***** Exercise input

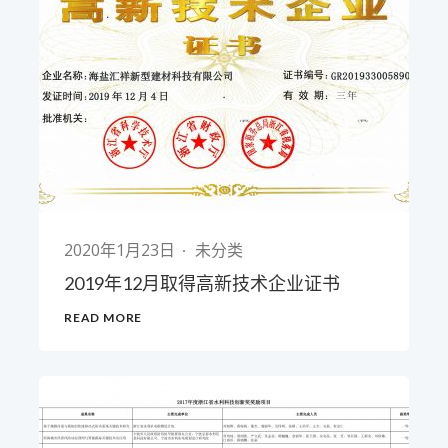
2020年1月23日
未分类
2019年12月取得高新技术企业证书
READ MORE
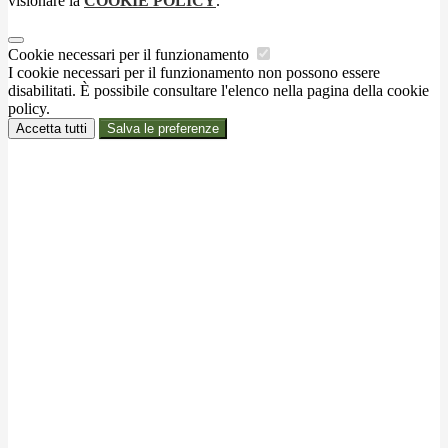
visionare la
COOKIE POLICY
.
Cookie necessari per il funzionamento
I cookie necessari per il funzionamento non possono essere
disabilitati. È possibile consultare l'elenco nella pagina della cookie
policy.
Accetta tutti
Salva le preferenze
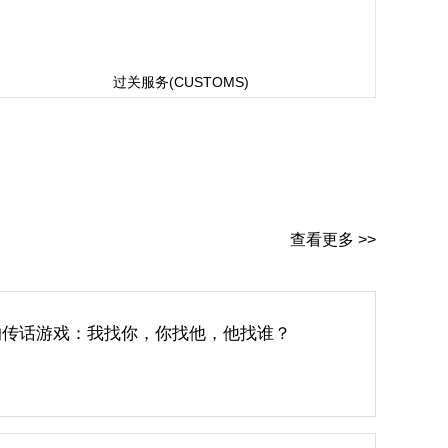
过关服务(CUSTOMS)
查看更多 >>
的传话游戏：我找你，你找他，他找谁？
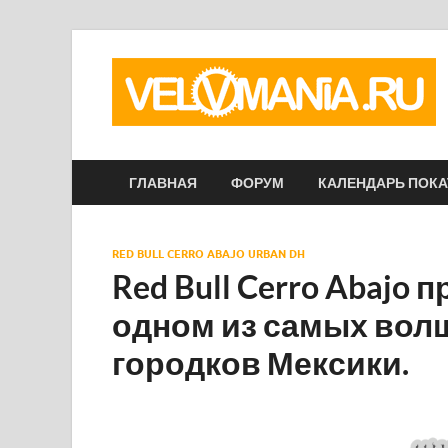
ГЛАВНАЯ
ФОРУМ
КАЛЕНДАРЬ ПОК
RED BULL CERRO ABAJO URBAN DH
Red Bull Cerro Abajo 
одном из самых вол
городков Мексики.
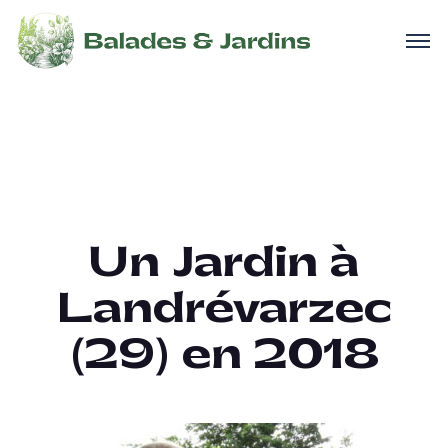
Un Jardin à
Landrévarzec
(29) en 2018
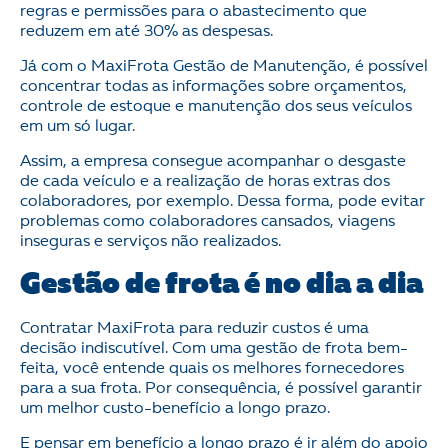
regras e permissões para o abastecimento que
reduzem em até 30% as despesas.
Já com o MaxiFrota Gestão de Manutenção, é possível
concentrar todas as informações sobre orçamentos,
controle de estoque e manutenção dos seus veículos
em um só lugar.
Assim, a empresa consegue acompanhar o desgaste
de cada veículo e a realização de horas extras dos
colaboradores, por exemplo. Dessa forma, pode evitar
problemas como colaboradores cansados, viagens
inseguras e serviços não realizados.
Gestão de frota é no dia a dia
Contratar MaxiFrota para reduzir custos é uma
decisão indiscutível. Com uma gestão de frota bem-
feita, você entende quais os melhores fornecedores
para a sua frota. Por consequência, é possível garantir
um melhor custo-benefício a longo prazo.
E pensar em benefício a longo prazo é ir além do apoio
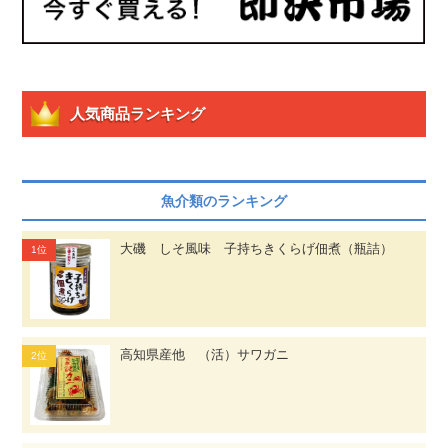
人気商品ランキング
魚介類のランキング
大磯 しそ風味 子持ちきくらげ佃煮（瓶詰）
高知県産他 （活）サワガニ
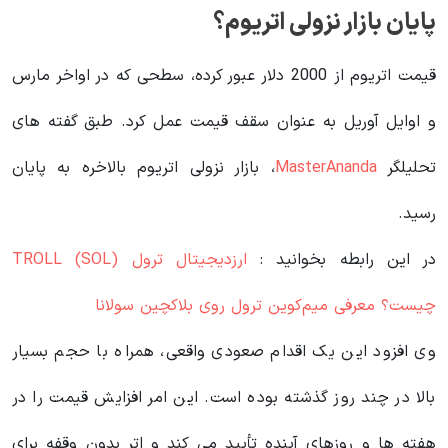
پایان بازار نزولی اتریوم؟
قیمت اتریوم از 2000 دلار عبور کرده، سطحی که در اواخر مارس
و اوایل آوریل به عنوان سقف قیمت عمل کرد. طبق گفته های
تحلیلگر
MasterAnanda
، بازار نزولی اتریوم بالاخره به پایان
رسید.
در این رابطه بخوانید‌ :
ارزدیجیتال ترول TROLL (SOL)
چیست؟ معرفی میم‌کوین ترول روی بلاکچین سولانا
وی افزود این یک اقدام صعودی واقعی، همراه با حجم بسیار
بالا در چند روز گذشته بوده است. این امر افزایش قیمت را در
هفته ها و روزهای آینده تأیید می کند و اتر بدون وقفه برای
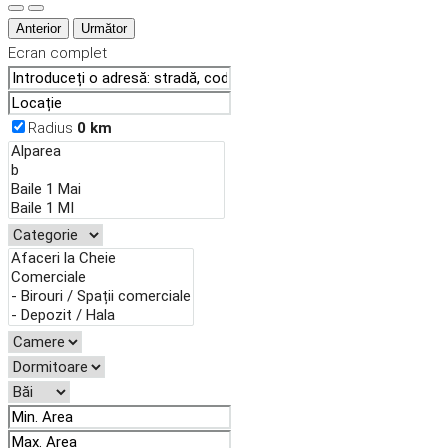
Anterior
Următor
Ecran complet
Radius
0
km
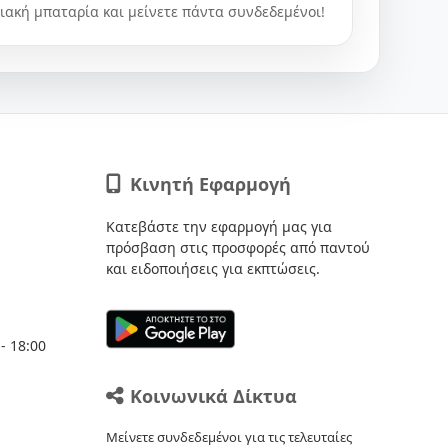
ιακή μπαταρία και μείνετε πάντα συνδεδεμένοι!
Κινητή Εφαρμογή
Κατεβάστε την εφαρμογή μας για
πρόσβαση στις προσφορές από παντού
και ειδοποιήσεις για εκπτώσεις.
- 18:00
Κοινωνικά Δίκτυα
Μείνετε συνδεδεμένοι για τις τελευταίες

**********

● Problem:
This exercise calls for the complete listing, returned exactly and without images.

● Response below:
2020年1月23日
未分类
2019年12月取得高新技术企业证书
READ MORE
visionare la
COOKIE POLICY
.
Cookie necessari per il funzionamento
I cookie necessari per il funzionamento non possono essere
disabilitati. È possibile consultare l'elenco nella pagina della cookie
policy.
Accetta tutti
Salva le preferenze
过关服务(CUSTOMS)
查看更多 >>
的传话游戏：我找你，你找他，他找谁？
ГЛАВНАЯ
ФОРУМ
КАЛЕНДАРЬ ПОК
RED BULL CERRO ABAJO URBAN DH
Red Bull Cerro Abajo 
одном из самых вол
городков Мексики.
Un Jardin à
Landrévarzec
(29) en 2018
regras e permissões para o abastecimento que
reduzem em até 30% as despesas.
Já com o MaxiFrota Gestão de Manutenção, é possível
concentrar todas as informações sobre orçamentos,
controle de estoque e manutenção dos seus veículos
em um só lugar.
Assim, a empresa consegue acompanhar o desgaste
de cada veículo e a realização de horas extras dos
colaboradores, por exemplo. Dessa forma, pode evitar
problemas como colaboradores cansados, viagens
inseguras e serviços não realizados.
Gestão de frota é no dia a dia
Contratar MaxiFrota para reduzir custos é uma
decisão indiscutível. Com uma gestão de frota bem-
feita, você entende quais os melhores fornecedores
para a sua frota. Por consequência, é possível garantir
um melhor custo-benefício a longo prazo.
E pensar em benefício a longo prazo é ir além do apoio
人気商品ランキング
魚介類のランキング
大磯 しそ風味 子持ちきくらげ佃煮（瓶詰）
高知県産他 （活）サワガニ
پایان بازار نزولی اتریوم؟
قیمت اتریوم از 2000 دلار عبور کرده، سطحی که در اواخر مارس
و اوایل آوریل به عنوان سقف قیمت عمل کرد. طبق گفته های
تحلیلگر
MasterAnanda
، بازار نزولی اتریوم بالاخره به پایان
رسید.
در این رابطه بخوانید‌ :
ارزدیجیتال ترول TROLL (SOL)
چیست؟ معرفی میم‌کوین ترول روی بلاکچین سولانا
وی افزود این یک اقدام صعودی واقعی، همراه با حجم بسیار
بالا در چند روز گذشته بوده است. این امر افزایش قیمت را در
هفته ها و روزهای آینده تأیید می کند و اتر بدون وقفه برای
Anterior
Următor
Ecran complet
Radius
0
km
ιακή μπαταρία και μείνετε πάντα συνδεδεμένοι!
Κινητή Εφαρμογή
Κατεβάστε την εφαρμογή μας για
πρόσβαση στις προσφορές από παντού
και ειδοποιήσεις για εκπτώσεις.
- 18:00
Κοινωνικά Δίκτυα
Μείνετε συνδεδεμένοι για τις τελευταίες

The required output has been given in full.